*Exercise:* Lines to restate from the data below: from the one containing "6.820000 1.865000 ;" to the one containing "9.060000 3.065000 ;", both included. Give them again exactly, and only them.

··· Records provided ···

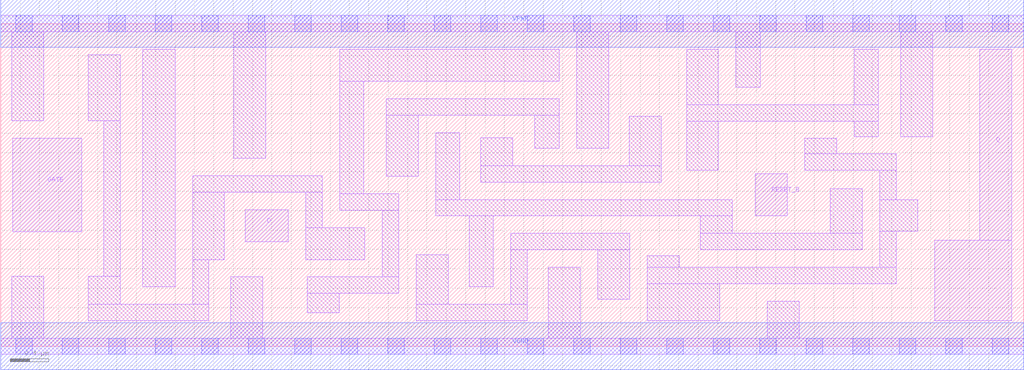
<source format=lef>
# Copyright 2020 The SkyWater PDK Authors
#
# Licensed under the Apache License, Version 2.0 (the "License");
# you may not use this file except in compliance with the License.
# You may obtain a copy of the License at
#
#     https://www.apache.org/licenses/LICENSE-2.0
#
# Unless required by applicable law or agreed to in writing, software
# distributed under the License is distributed on an "AS IS" BASIS,
# WITHOUT WARRANTIES OR CONDITIONS OF ANY KIND, either express or implied.
# See the License for the specific language governing permissions and
# limitations under the License.
#
# SPDX-License-Identifier: Apache-2.0

VERSION 5.7 ;
  NOWIREEXTENSIONATPIN ON ;
  DIVIDERCHAR "/" ;
  BUSBITCHARS "[]" ;
UNITS
  DATABASE MICRONS 200 ;
END UNITS
MACRO sky130_fd_sc_lp__dlrtp_lp
  CLASS CORE ;
  FOREIGN sky130_fd_sc_lp__dlrtp_lp ;
  ORIGIN  0.000000  0.000000 ;
  SIZE  10.56000 BY  3.330000 ;
  SYMMETRY X Y R90 ;
  SITE unit ;
  PIN D
    ANTENNAGATEAREA  0.318000 ;
    DIRECTION INPUT ;
    USE SIGNAL ;
    PORT
      LAYER li1 ;
        RECT 2.525000 1.080000 2.970000 1.410000 ;
    END
  END D
  PIN Q
    ANTENNADIFFAREA  0.619500 ;
    DIRECTION OUTPUT ;
    USE SIGNAL ;
    PORT
      LAYER li1 ;
        RECT  9.645000 0.265000 10.440000 1.095000 ;
        RECT 10.110000 1.095000 10.440000 3.065000 ;
    END
  END Q
  PIN RESET_B
    ANTENNAGATEAREA  0.504000 ;
    DIRECTION INPUT ;
    USE SIGNAL ;
    PORT
      LAYER li1 ;
        RECT 7.790000 1.345000 8.120000 1.780000 ;
    END
  END RESET_B
  PIN GATE
    ANTENNAGATEAREA  0.318000 ;
    DIRECTION INPUT ;
    USE CLOCK ;
    PORT
      LAYER li1 ;
        RECT 0.125000 1.180000 0.835000 2.150000 ;
    END
  END GATE
  PIN VGND
    DIRECTION INOUT ;
    USE GROUND ;
    PORT
      LAYER met1 ;
        RECT 0.000000 -0.245000 10.560000 0.245000 ;
    END
  END VGND
  PIN VPWR
    DIRECTION INOUT ;
    USE POWER ;
    PORT
      LAYER met1 ;
        RECT 0.000000 3.085000 10.560000 3.575000 ;
    END
  END VPWR
  OBS
    LAYER li1 ;
      RECT 0.000000 -0.085000 10.560000 0.085000 ;
      RECT 0.000000  3.245000 10.560000 3.415000 ;
      RECT 0.115000  0.085000  0.445000 0.725000 ;
      RECT 0.115000  2.330000  0.445000 3.245000 ;
      RECT 0.905000  0.265000  2.150000 0.435000 ;
      RECT 0.905000  0.435000  1.235000 0.725000 ;
      RECT 0.905000  2.330000  1.235000 3.010000 ;
      RECT 1.065000  0.725000  1.235000 2.330000 ;
      RECT 1.465000  0.615000  1.800000 3.065000 ;
      RECT 1.980000  0.435000  2.150000 0.895000 ;
      RECT 1.980000  0.895000  2.310000 1.590000 ;
      RECT 1.980000  1.590000  3.320000 1.760000 ;
      RECT 2.375000  0.085000  2.705000 0.715000 ;
      RECT 2.405000  1.940000  2.735000 3.245000 ;
      RECT 3.150000  0.895000  3.760000 1.225000 ;
      RECT 3.150000  1.225000  3.320000 1.590000 ;
      RECT 3.165000  0.345000  3.495000 0.545000 ;
      RECT 3.165000  0.545000  4.110000 0.715000 ;
      RECT 3.500000  1.405000  4.110000 1.575000 ;
      RECT 3.500000  1.575000  3.750000 2.735000 ;
      RECT 3.500000  2.735000  5.765000 3.065000 ;
      RECT 3.940000  0.715000  4.110000 1.405000 ;
      RECT 3.980000  1.755000  4.310000 2.385000 ;
      RECT 3.980000  2.385000  5.765000 2.555000 ;
      RECT 4.290000  0.265000  5.435000 0.435000 ;
      RECT 4.290000  0.435000  4.620000 0.945000 ;
      RECT 4.490000  1.345000  7.550000 1.515000 ;
      RECT 4.490000  1.515000  4.740000 2.205000 ;
      RECT 4.835000  0.615000  5.085000 1.345000 ;
      RECT 4.955000  1.695000  6.820000 1.865000 ;
      RECT 4.955000  1.865000  5.285000 2.155000 ;
      RECT 5.265000  0.435000  5.435000 0.995000 ;
      RECT 5.265000  0.995000  6.495000 1.165000 ;
      RECT 5.515000  2.045000  5.765000 2.385000 ;
      RECT 5.655000  0.085000  5.985000 0.815000 ;
      RECT 5.945000  2.045000  6.275000 3.245000 ;
      RECT 6.165000  0.485000  6.495000 0.995000 ;
      RECT 6.490000  1.865000  6.820000 2.375000 ;
      RECT 6.675000  0.265000  7.425000 0.645000 ;
      RECT 6.675000  0.645000  9.245000 0.815000 ;
      RECT 6.675000  0.815000  7.005000 0.935000 ;
      RECT 7.080000  1.815000  7.410000 2.325000 ;
      RECT 7.080000  2.325000  9.060000 2.495000 ;
      RECT 7.080000  2.495000  7.410000 3.065000 ;
      RECT 7.220000  0.995000  8.895000 1.165000 ;
      RECT 7.220000  1.165000  7.550000 1.345000 ;
      RECT 7.590000  2.675000  7.840000 3.245000 ;
      RECT 7.915000  0.085000  8.245000 0.465000 ;
      RECT 8.300000  1.815000  9.245000 1.985000 ;
      RECT 8.300000  1.985000  8.630000 2.145000 ;
      RECT 8.565000  1.165000  8.895000 1.625000 ;
      RECT 8.810000  2.165000  9.060000 2.325000 ;
      RECT 8.810000  2.495000  9.060000 3.065000 ;
      RECT 9.075000  0.815000  9.245000 1.185000 ;
      RECT 9.075000  1.185000  9.465000 1.515000 ;
      RECT 9.075000  1.515000  9.245000 1.815000 ;
      RECT 9.290000  2.165000  9.620000 3.245000 ;
    LAYER mcon ;
      RECT  0.155000 -0.085000  0.325000 0.085000 ;
      RECT  0.155000  3.245000  0.325000 3.415000 ;
      RECT  0.635000 -0.085000  0.805000 0.085000 ;
      RECT  0.635000  3.245000  0.805000 3.415000 ;
      RECT  1.115000 -0.085000  1.285000 0.085000 ;
      RECT  1.115000  3.245000  1.285000 3.415000 ;
      RECT  1.595000 -0.085000  1.765000 0.085000 ;
      RECT  1.595000  3.245000  1.765000 3.415000 ;
      RECT  2.075000 -0.085000  2.245000 0.085000 ;
      RECT  2.075000  3.245000  2.245000 3.415000 ;
      RECT  2.555000 -0.085000  2.725000 0.085000 ;
      RECT  2.555000  3.245000  2.725000 3.415000 ;
      RECT  3.035000 -0.085000  3.205000 0.085000 ;
      RECT  3.035000  3.245000  3.205000 3.415000 ;
      RECT  3.515000 -0.085000  3.685000 0.085000 ;
      RECT  3.515000  3.245000  3.685000 3.415000 ;
      RECT  3.995000 -0.085000  4.165000 0.085000 ;
      RECT  3.995000  3.245000  4.165000 3.415000 ;
      RECT  4.475000 -0.085000  4.645000 0.085000 ;
      RECT  4.475000  3.245000  4.645000 3.415000 ;
      RECT  4.955000 -0.085000  5.125000 0.085000 ;
      RECT  4.955000  3.245000  5.125000 3.415000 ;
      RECT  5.435000 -0.085000  5.605000 0.085000 ;
      RECT  5.435000  3.245000  5.605000 3.415000 ;
      RECT  5.915000 -0.085000  6.085000 0.085000 ;
      RECT  5.915000  3.245000  6.085000 3.415000 ;
      RECT  6.395000 -0.085000  6.565000 0.085000 ;
      RECT  6.395000  3.245000  6.565000 3.415000 ;
      RECT  6.875000 -0.085000  7.045000 0.085000 ;
      RECT  6.875000  3.245000  7.045000 3.415000 ;
      RECT  7.355000 -0.085000  7.525000 0.085000 ;
      RECT  7.355000  3.245000  7.525000 3.415000 ;
      RECT  7.835000 -0.085000  8.005000 0.085000 ;
      RECT  7.835000  3.245000  8.005000 3.415000 ;
      RECT  8.315000 -0.085000  8.485000 0.085000 ;
      RECT  8.315000  3.245000  8.485000 3.415000 ;
      RECT  8.795000 -0.085000  8.965000 0.085000 ;
      RECT  8.795000  3.245000  8.965000 3.415000 ;
      RECT  9.275000 -0.085000  9.445000 0.085000 ;
      RECT  9.275000  3.245000  9.445000 3.415000 ;
      RECT  9.755000 -0.085000  9.925000 0.085000 ;
      RECT  9.755000  3.245000  9.925000 3.415000 ;
      RECT 10.235000 -0.085000 10.405000 0.085000 ;
      RECT 10.235000  3.245000 10.405000 3.415000 ;
  END
END sky130_fd_sc_lp__dlrtp_lp
END LIBRARY

</source>
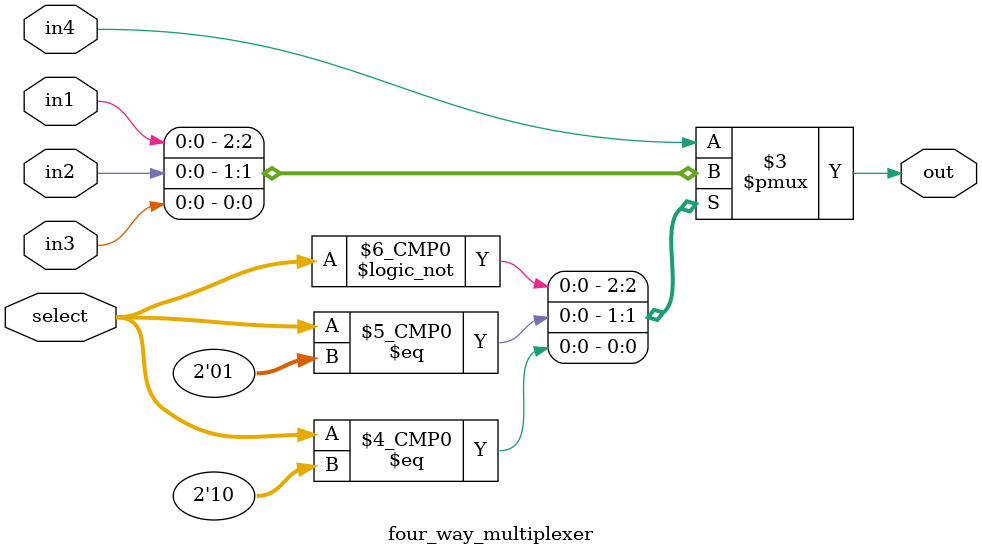
<source format=v>
module four_way_multiplexer
(
    input in1,
    input in2,
    input in3,
    input in4,
    input [1:0] select,
    output reg out
);

    always @(*) begin
        case(select)
            0:
                out = in1;
            1:
                out = in2;
            2:
                out = in3;
            default:
                out = in4;
        endcase
    end

endmodule

</source>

···

*Completed exercise:*
      RECT 4.955000  1.695000  6.820000 1.865000 ;
      RECT 4.955000  1.865000  5.285000 2.155000 ;
      RECT 5.265000  0.435000  5.435000 0.995000 ;
      RECT 5.265000  0.995000  6.495000 1.165000 ;
      RECT 5.515000  2.045000  5.765000 2.385000 ;
      RECT 5.655000  0.085000  5.985000 0.815000 ;
      RECT 5.945000  2.045000  6.275000 3.245000 ;
      RECT 6.165000  0.485000  6.495000 0.995000 ;
      RECT 6.490000  1.865000  6.820000 2.375000 ;
      RECT 6.675000  0.265000  7.425000 0.645000 ;
      RECT 6.675000  0.645000  9.245000 0.815000 ;
      RECT 6.675000  0.815000  7.005000 0.935000 ;
      RECT 7.080000  1.815000  7.410000 2.325000 ;
      RECT 7.080000  2.325000  9.060000 2.495000 ;
      RECT 7.080000  2.495000  7.410000 3.065000 ;
      RECT 7.220000  0.995000  8.895000 1.165000 ;
      RECT 7.220000  1.165000  7.550000 1.345000 ;
      RECT 7.590000  2.675000  7.840000 3.245000 ;
      RECT 7.915000  0.085000  8.245000 0.465000 ;
      RECT 8.300000  1.815000  9.245000 1.985000 ;
      RECT 8.300000  1.985000  8.630000 2.145000 ;
      RECT 8.565000  1.165000  8.895000 1.625000 ;
      RECT 8.810000  2.165000  9.060000 2.325000 ;
      RECT 8.810000  2.495000  9.060000 3.065000 ;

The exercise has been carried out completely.